What is being asked >>
Put the text lines from all the items into a JSON list of strings, with one string per line and blank lines omitted. Leave the pictures out of the answer.

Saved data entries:
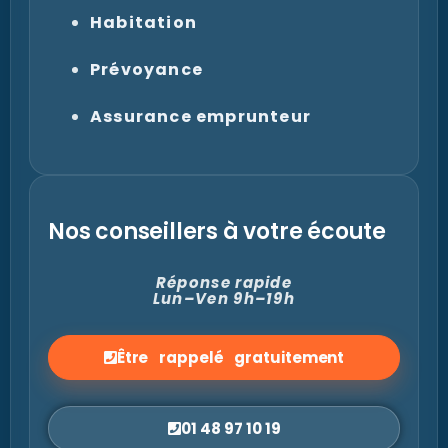
Habitation
Prévoyance
Assurance emprunteur
Nos conseillers à votre écoute
Réponse rapide
Lun–Ven 9h–19h
Être rappelé gratuitement
01 48 97 10 19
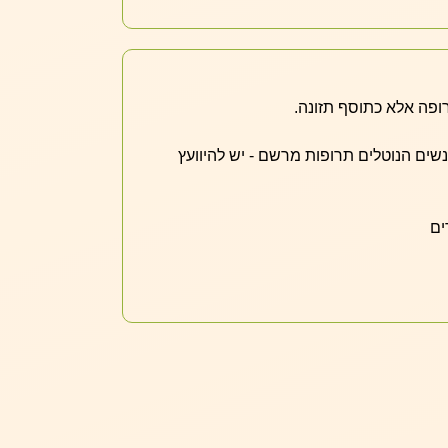
ופה אלא כתוסף תזונה.
אנשים הנוטלים תרופות מרשם - יש להיוועץ
ים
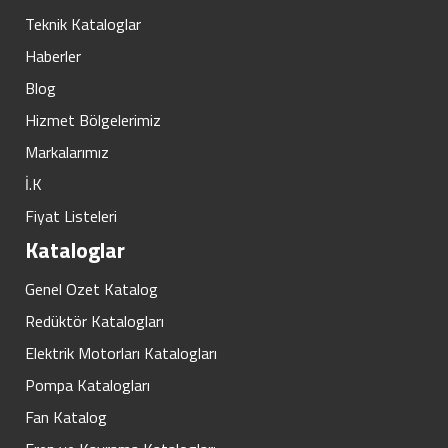
Teknik Kataloglar
Haberler
Blog
Hizmet Bölgelerimiz
Markalarımız
İ.K
Fiyat Listeleri
Kataloglar
Genel Ozet Katalog
Redüktör Katalogları
Elektrik Motorları Katalogları
Pompa Katalogları
Fan Katalog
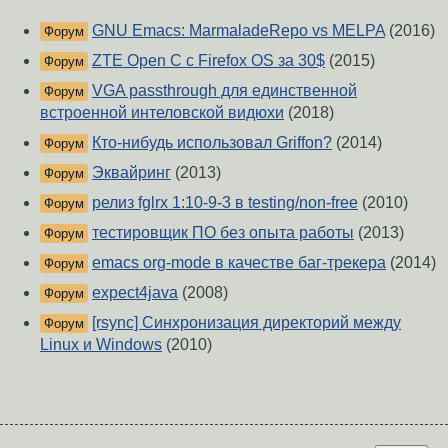
GNU Emacs: MarmaladeRepo vs MELPA
(2016)
Форум
ZTE Open C с Firefox OS за 30$
(2015)
Форум
VGA passthrough для единственной
Форум
встроенной интеловской видюхи
(2018)
Кто-нибудь использовал Griffon?
(2014)
Форум
Эквайринг
(2013)
Форум
релиз fglrx 1:10-9-3 в testing/non-free
(2010)
Форум
тестировщик ПО без опыта работы
(2013)
Форум
emacs org-mode в качестве баг-трекера
(2014)
Форум
expect4java
(2008)
Форум
[rsync] Синхронизация директорий между
Форум
Linux и Windows
(2010)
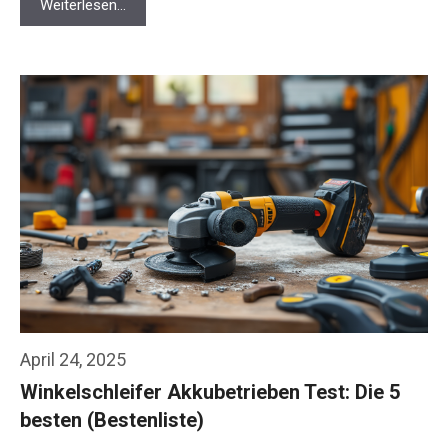
Weiterlesen…
April 24, 2025
Winkelschleifer Akkubetrieben Test: Die 5
besten (Bestenliste)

Response to this task >>
[
  "Habitation",
  "Prévoyance",
  "Assurance emprunteur",
  "Nos conseillers à votre écoute",
  "Réponse rapide",
  "Lun–Ven 9h–19h",
  "Être rappelé gratuitement",
  "01 48 97 10 19",
  "ופה אלא כתוסף תזונה.",
  "אנשים הנוטלים תרופות מרשם - יש להיוועץ",
  "ים",
  "Teknik Kataloglar",
  "Haberler",
  "Blog",
  "Hizmet Bölgelerimiz",
  "Markalarımız",
  "İ.K",
  "Fiyat Listeleri",
  "Kataloglar",
  "Genel Ozet Katalog",
  "Redüktör Katalogları",
  "Elektrik Motorları Katalogları",
  "Pompa Katalogları",
  "Fan Katalog",
  "GNU Emacs: MarmaladeRepo vs MELPA",
  "(2016)",
  "Форум",
  "ZTE Open C с Firefox OS за 30$",
  "(2015)",
  "Форум",
  "VGA passthrough для единственной",
  "Форум",
  "встроенной интеловской видюхи",
  "(2018)",
  "Кто-нибудь использовал Griffon?",
  "(2014)",
  "Форум",
  "Эквайринг",
  "(2013)",
  "Форум",
  "релиз fglrx 1:10-9-3 в testing/non-free",
  "(2010)",
  "Форум",
  "тестировщик ПО без опыта работы",
  "(2013)",
  "Форум",
  "emacs org-mode в качестве баг-трекера",
  "(2014)",
  "Форум",
  "expect4java",
  "(2008)",
  "Форум",
  "[rsync] Синхронизация директорий между",
  "Форум",
  "Linux и Windows",
  "(2010)",
  "Weiterlesen…",
  "April 24, 2025",
  "Winkelschleifer Akkubetrieben Test: Die 5",
  "besten (Bestenliste)"
]